Trev pulled Nutt away and towed him through the permanent city crowd. ‘That’s Andy!’ he said, hurrying them along. ‘You don’t expect logic with Andy. You don’t expect him to “learn the error of his ways”. Don’t look for any sense when Andy’s after you. Got that? Don’t try talkin’ to ’im as if ’e’s a human being. Now, keep up with me.’

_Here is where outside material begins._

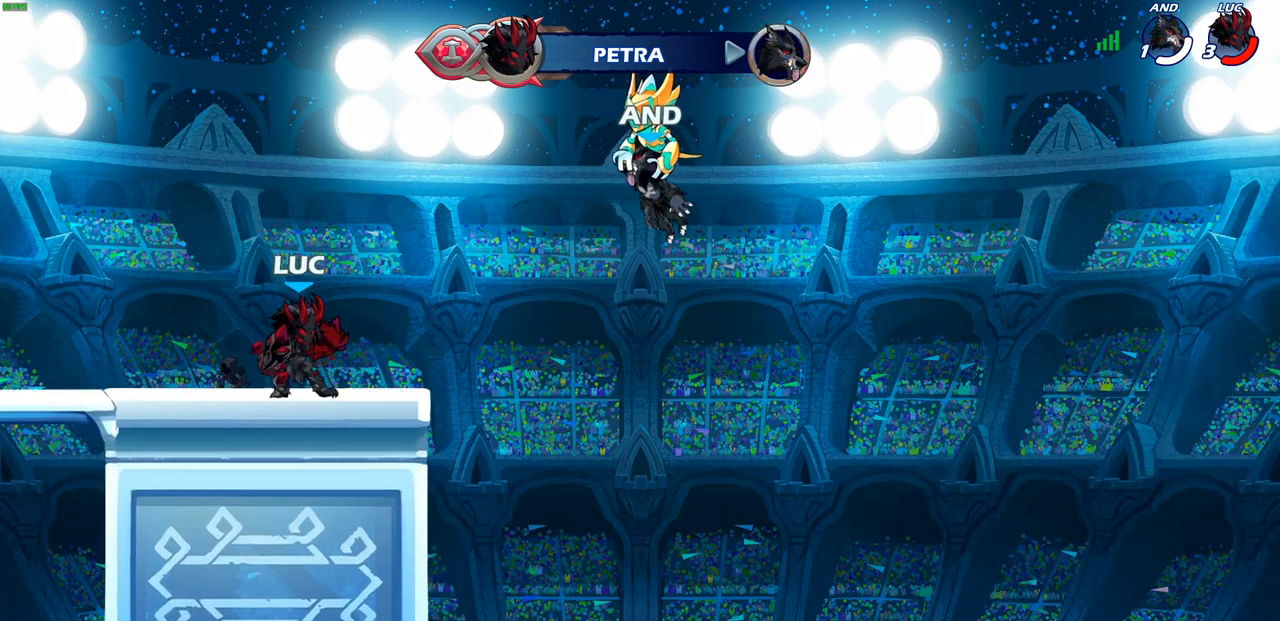
{"buttons": [], "left_stick": "center", "right_stick": "center", "events": []}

Dwarf shops were doing well these days, largely because they understood the first rule of merchandising, which is this: I have got goods for sale and the customer has got money. I should have the money and, regrettably, that involves the customer having my goods. To this end, therefore, I will not say ‘The one in the window is the last one we have, and we can’t sell it to you, because if we did no one would know we have them for sale’, or ‘We’ll probably have some more on Wednesday’, or ‘We just can’t keep them on the shelves’, or ‘I’m fed up with telling people there’s no demand for them’; I will make a sale by any means short of physical violence, because without one I am a waste of space.
Glang Snorrisson lived by this rule, but he didn’t like people much, an affliction that affects many who have to deal with the general public over a long period, and the two people on the other side of his counter were making him edgy. One was small and looked harmless, but something so deep down in Glang’s psyche that it was probably stuffed in his genes was making him nervous. The other intru— customer was not much more than a boy and therefore likely to commit a crime any moment.
Glang dealt with the situation by not understanding anything they said and uttering silly insults in his native tongue. There was hardly a risk. Only the Watch learned Dwarfish, and it came as a surprise when the worryingly harmless one said, in better Llamedos Dwarfish than Glang himself spoke these days: ‘Such incivility to the amiable stranger shames your beard and erases the writings of Tak, ancient merchant.’
‘What did you say to him?’ Trev asked, as Glang spluttered out apologies.